Given passage:
- - - -

# Great chicken!



## Captain Morgan (Oct 10, 2006)

Ingredients:
1 whole chicken (weight is dependent on how many servings are required) 
1 large lemon, cut into half the round direction not lengthwise
1 sprig of rosemary
salt and pepper or lemon pepper to taste 
butter or olive oil, whichever you prefer

Heat oven to 350 degrees

Rub butter or oil over the skin of the chicken until it is completely coated 

Take a knife and gently separate the skin from the breast meat;  

Slide lemon halves under the skin with the peel side up. 
This way the juice from the lemon halves will coat the breast meat during cooking.

Season skin of chicken to your preference. 

Place sprig of rosemary into the chicken.

Cover and place in oven for 30-45 minutes. 

Remove cover and continue to roast until juices run clear,

basting every 15-20 minutes, depending on the size of the bird.

If you've followed these steps correctly, your chicken should look like the one in the picture.

Bon Appetit!


----------



## Gary in VA (Oct 10, 2006)

- - - -

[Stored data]
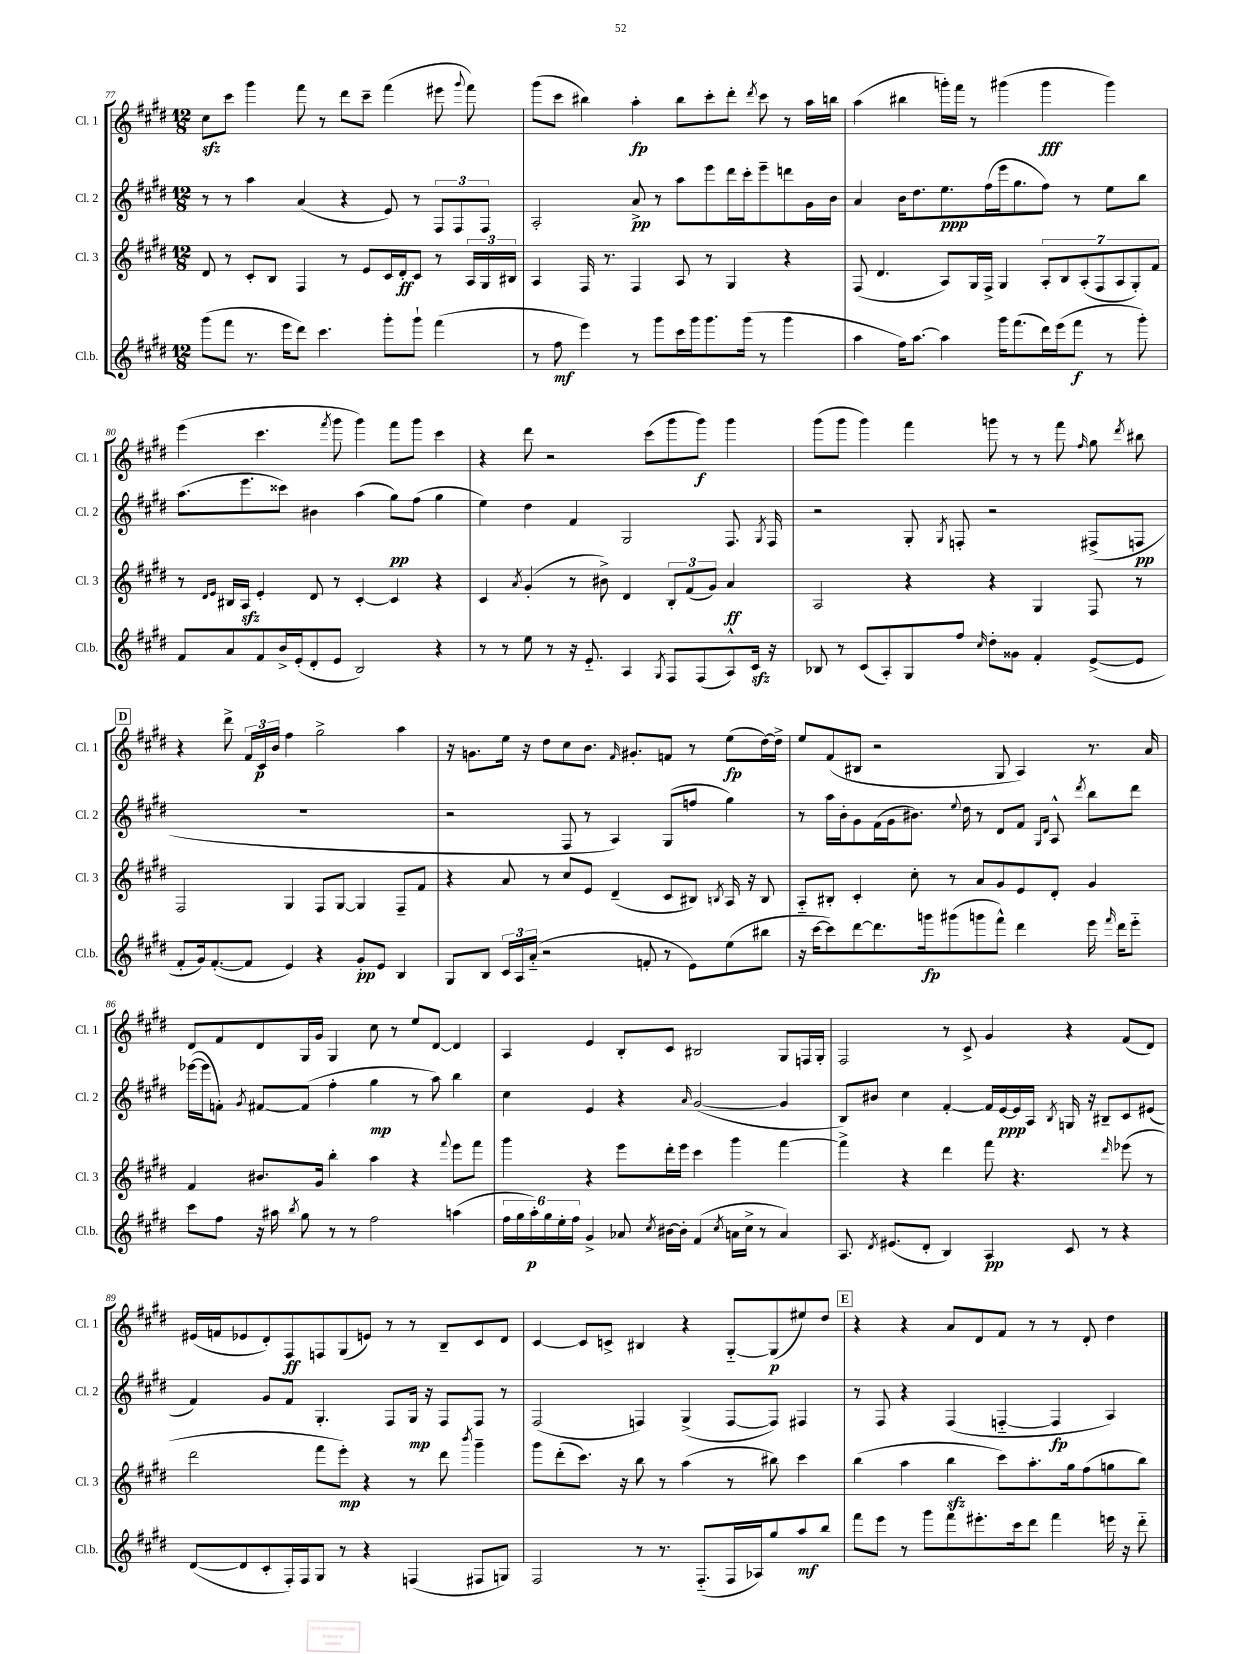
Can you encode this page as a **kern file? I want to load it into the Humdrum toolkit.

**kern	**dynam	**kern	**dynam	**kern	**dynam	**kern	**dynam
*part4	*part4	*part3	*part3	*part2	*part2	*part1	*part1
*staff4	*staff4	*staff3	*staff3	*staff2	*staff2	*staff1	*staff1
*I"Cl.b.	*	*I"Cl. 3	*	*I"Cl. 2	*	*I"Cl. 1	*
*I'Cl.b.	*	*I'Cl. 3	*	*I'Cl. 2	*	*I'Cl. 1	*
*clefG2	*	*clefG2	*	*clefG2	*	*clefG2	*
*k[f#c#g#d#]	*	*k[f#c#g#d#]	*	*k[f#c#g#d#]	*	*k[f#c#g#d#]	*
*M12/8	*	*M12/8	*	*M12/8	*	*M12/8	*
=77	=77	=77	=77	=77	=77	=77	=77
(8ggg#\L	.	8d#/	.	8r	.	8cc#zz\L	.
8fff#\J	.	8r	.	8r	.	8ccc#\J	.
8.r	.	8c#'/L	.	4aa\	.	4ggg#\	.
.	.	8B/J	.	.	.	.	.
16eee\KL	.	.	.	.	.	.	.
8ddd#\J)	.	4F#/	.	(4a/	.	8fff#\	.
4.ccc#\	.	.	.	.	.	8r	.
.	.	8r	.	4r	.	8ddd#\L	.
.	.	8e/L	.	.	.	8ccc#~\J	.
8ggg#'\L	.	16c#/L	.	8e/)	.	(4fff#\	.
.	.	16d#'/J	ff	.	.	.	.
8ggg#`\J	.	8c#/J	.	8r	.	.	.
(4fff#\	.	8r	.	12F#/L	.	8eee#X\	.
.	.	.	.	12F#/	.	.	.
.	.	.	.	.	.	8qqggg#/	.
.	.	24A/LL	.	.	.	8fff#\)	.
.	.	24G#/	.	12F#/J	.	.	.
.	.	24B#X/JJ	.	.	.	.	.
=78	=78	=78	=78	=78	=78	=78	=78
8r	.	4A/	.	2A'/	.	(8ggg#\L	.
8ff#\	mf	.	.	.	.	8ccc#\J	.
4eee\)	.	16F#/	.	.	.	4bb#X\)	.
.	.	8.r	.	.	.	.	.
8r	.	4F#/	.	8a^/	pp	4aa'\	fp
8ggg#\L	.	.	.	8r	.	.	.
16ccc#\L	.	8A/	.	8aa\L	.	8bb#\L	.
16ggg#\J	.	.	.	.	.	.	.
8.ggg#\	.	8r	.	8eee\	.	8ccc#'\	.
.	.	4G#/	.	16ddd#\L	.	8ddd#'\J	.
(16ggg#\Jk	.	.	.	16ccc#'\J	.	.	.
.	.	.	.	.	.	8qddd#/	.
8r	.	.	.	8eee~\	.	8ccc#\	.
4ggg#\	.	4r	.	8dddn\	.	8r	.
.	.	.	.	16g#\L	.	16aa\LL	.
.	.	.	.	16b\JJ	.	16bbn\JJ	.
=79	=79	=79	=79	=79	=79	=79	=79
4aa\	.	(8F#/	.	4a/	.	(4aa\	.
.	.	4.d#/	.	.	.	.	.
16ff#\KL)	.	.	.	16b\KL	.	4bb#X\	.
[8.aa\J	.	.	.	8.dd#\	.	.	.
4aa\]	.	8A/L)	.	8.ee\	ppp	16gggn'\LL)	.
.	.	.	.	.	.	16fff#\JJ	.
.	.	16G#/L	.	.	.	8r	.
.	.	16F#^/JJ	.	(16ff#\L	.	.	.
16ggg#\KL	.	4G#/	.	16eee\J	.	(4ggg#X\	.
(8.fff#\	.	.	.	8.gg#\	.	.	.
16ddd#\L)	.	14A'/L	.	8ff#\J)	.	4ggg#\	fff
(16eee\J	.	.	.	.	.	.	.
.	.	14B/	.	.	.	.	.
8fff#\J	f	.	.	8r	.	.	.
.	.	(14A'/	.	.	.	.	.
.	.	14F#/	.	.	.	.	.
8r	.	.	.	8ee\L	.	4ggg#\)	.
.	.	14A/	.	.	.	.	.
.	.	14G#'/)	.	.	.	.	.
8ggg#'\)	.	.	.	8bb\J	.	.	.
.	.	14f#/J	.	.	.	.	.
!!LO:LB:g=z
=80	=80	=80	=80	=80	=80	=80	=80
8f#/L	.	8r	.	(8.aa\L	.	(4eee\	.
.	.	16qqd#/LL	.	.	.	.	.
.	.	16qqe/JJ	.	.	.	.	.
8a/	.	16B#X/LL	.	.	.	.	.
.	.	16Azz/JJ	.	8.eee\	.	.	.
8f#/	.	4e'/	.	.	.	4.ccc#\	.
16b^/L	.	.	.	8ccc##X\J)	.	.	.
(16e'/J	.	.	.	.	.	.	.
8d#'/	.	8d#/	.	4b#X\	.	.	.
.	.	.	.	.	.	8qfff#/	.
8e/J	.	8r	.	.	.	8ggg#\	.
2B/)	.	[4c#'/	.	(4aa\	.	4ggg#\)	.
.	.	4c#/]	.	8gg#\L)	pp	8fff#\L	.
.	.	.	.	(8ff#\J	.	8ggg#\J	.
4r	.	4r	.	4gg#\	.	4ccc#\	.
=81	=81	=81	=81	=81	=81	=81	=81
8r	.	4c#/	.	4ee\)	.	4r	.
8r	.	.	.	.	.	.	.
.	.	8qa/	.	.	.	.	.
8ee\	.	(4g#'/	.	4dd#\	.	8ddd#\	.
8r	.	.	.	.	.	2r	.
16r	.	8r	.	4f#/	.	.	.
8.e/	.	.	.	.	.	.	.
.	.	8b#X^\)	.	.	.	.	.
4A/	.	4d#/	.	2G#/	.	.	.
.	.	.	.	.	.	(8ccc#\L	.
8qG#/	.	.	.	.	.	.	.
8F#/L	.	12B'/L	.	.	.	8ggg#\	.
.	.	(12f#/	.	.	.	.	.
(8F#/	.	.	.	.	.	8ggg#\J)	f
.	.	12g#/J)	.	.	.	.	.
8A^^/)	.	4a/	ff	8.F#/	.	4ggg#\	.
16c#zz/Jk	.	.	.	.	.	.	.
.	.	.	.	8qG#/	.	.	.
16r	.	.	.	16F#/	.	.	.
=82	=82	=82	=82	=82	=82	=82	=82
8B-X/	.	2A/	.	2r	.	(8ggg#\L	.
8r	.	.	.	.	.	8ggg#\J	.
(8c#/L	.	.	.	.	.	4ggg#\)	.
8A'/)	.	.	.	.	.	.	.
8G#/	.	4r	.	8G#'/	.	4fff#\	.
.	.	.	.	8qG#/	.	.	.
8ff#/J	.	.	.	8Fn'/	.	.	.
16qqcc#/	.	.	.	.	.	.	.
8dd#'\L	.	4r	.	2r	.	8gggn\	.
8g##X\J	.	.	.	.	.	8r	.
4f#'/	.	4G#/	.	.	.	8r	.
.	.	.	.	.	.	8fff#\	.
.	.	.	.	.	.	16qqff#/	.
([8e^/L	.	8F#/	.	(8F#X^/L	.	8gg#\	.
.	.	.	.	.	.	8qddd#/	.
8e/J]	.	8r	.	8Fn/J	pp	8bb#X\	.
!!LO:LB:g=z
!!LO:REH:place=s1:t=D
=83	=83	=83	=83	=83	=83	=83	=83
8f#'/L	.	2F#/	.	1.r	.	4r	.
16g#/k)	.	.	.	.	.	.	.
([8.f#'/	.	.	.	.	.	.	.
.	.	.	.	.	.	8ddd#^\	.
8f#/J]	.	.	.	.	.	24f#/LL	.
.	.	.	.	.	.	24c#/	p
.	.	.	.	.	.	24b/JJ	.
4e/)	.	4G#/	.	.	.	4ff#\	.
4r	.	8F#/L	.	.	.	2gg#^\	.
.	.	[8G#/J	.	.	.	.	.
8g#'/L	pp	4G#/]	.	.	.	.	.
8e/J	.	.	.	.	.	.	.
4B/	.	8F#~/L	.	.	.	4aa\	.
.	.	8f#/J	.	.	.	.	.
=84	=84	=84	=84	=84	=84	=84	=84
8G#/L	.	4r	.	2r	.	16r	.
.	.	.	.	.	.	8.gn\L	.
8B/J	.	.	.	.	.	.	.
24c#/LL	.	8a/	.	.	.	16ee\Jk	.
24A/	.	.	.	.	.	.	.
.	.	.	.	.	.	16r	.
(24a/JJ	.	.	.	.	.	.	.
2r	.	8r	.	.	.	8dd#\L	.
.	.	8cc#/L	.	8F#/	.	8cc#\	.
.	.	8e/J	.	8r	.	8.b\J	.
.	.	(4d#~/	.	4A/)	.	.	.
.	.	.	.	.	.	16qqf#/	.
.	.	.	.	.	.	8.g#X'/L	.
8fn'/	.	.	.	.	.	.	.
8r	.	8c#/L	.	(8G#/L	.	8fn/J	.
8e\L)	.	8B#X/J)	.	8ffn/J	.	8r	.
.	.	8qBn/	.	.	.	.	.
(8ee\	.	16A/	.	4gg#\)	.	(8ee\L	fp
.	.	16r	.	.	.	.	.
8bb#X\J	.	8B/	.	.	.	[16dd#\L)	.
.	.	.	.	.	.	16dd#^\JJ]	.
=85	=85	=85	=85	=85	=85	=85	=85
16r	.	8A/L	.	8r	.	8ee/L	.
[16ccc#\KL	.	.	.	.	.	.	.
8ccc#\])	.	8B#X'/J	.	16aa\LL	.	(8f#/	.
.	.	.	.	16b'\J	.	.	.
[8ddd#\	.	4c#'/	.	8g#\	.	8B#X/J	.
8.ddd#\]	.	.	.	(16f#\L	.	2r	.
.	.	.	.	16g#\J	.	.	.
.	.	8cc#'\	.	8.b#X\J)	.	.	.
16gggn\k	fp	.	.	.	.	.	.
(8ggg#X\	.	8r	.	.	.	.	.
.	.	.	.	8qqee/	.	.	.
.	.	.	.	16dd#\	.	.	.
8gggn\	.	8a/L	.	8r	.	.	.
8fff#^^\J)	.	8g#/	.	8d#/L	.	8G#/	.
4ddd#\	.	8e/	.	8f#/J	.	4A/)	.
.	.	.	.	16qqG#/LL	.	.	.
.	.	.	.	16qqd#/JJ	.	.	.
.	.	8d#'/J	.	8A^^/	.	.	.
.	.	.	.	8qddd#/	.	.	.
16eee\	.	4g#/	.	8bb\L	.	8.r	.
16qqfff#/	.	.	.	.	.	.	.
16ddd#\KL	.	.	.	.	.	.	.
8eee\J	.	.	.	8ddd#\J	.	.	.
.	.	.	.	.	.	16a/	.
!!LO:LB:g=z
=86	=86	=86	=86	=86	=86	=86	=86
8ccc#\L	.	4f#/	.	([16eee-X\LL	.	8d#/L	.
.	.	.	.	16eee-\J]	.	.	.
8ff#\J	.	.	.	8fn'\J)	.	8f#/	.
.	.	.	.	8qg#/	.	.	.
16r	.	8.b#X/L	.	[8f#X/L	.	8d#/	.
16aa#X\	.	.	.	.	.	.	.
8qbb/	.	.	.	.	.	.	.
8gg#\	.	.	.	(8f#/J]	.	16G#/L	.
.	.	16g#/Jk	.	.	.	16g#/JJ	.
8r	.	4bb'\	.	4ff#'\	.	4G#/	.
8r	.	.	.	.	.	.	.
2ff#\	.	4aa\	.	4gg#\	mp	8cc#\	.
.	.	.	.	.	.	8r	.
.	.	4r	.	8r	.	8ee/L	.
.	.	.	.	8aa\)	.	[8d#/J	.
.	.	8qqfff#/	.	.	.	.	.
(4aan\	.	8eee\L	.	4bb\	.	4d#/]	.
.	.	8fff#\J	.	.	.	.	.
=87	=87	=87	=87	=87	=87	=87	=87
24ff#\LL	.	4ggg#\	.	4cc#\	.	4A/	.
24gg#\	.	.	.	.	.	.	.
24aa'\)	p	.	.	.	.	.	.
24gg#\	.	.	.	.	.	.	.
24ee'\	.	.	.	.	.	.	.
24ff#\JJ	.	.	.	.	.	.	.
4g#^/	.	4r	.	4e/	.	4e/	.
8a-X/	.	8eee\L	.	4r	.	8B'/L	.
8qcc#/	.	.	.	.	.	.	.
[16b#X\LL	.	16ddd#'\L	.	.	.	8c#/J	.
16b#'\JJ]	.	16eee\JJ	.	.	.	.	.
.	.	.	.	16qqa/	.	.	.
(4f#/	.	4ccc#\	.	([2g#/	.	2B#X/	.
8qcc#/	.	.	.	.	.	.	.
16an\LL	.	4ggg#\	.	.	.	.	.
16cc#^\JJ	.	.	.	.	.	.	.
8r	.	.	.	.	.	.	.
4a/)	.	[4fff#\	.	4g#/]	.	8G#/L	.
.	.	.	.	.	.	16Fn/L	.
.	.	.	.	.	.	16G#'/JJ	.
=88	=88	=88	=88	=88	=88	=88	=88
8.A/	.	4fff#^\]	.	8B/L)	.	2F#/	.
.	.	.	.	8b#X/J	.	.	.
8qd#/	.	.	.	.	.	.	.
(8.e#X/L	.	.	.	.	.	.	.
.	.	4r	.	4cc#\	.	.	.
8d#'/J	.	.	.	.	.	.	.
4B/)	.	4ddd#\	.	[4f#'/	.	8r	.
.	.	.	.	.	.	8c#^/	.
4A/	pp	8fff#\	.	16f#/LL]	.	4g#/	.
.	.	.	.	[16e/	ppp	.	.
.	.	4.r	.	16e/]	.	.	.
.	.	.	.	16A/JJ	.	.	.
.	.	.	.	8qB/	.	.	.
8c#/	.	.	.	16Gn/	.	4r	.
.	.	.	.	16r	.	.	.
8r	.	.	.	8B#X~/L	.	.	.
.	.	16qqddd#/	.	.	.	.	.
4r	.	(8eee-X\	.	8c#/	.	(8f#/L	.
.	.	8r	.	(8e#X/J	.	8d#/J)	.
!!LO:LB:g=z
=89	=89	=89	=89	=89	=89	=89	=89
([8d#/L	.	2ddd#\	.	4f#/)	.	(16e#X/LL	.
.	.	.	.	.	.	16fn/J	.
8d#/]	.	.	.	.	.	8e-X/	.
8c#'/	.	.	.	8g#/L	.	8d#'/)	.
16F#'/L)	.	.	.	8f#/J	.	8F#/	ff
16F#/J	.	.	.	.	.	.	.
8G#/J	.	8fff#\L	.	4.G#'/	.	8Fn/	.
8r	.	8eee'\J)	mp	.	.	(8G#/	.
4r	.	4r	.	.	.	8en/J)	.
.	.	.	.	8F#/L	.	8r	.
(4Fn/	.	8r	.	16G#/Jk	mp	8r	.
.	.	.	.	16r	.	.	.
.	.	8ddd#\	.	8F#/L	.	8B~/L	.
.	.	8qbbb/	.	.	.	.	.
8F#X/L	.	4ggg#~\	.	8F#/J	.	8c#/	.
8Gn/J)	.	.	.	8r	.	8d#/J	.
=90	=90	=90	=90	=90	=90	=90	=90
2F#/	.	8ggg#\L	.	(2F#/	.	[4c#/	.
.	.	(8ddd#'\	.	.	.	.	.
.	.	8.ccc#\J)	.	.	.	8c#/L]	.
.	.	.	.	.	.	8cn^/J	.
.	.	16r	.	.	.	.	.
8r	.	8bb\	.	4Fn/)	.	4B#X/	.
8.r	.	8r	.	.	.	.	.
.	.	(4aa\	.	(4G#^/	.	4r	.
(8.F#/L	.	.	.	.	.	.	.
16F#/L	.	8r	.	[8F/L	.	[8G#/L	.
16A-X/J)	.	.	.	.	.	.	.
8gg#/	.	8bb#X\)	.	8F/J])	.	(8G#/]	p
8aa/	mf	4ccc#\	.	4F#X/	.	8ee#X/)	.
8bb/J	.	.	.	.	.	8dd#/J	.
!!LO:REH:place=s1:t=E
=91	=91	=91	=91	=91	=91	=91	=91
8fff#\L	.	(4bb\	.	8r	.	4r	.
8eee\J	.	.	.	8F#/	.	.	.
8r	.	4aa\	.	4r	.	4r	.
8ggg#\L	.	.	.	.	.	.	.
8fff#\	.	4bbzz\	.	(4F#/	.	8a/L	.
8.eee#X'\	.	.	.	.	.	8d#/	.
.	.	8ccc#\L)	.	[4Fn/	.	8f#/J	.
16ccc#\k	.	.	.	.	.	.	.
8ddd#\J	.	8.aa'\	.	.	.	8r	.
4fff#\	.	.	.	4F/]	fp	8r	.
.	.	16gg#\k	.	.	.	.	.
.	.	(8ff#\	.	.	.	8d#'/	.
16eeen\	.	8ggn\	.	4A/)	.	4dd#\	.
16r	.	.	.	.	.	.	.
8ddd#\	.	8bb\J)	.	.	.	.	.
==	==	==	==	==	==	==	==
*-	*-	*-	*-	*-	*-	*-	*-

- - - -

Directive 1: Print the part of the roast chicken recipe above that opens with the words containing "Season skin of" and closes with "of the bird.".
Directive 2:
Answer these questions using the roast chicken recipe above:
(a) To what temperature should the oven be heated?
(b) For how long should the chicken stay covered in the oven?
(c) How often should the chicken be basted after the cover is removed?

Full output 1:
Season skin of chicken to your preference. 

Place sprig of rosemary into the chicken.

Cover and place in oven for 30-45 minutes. 

Remove cover and continue to roast until juices run clear,

basting every 15-20 minutes, depending on the size of the bird.

Full output 2:
(a) 350 degrees
(b) 30-45 minutes
(c) Every 15-20 minutes, depending on the size of the bird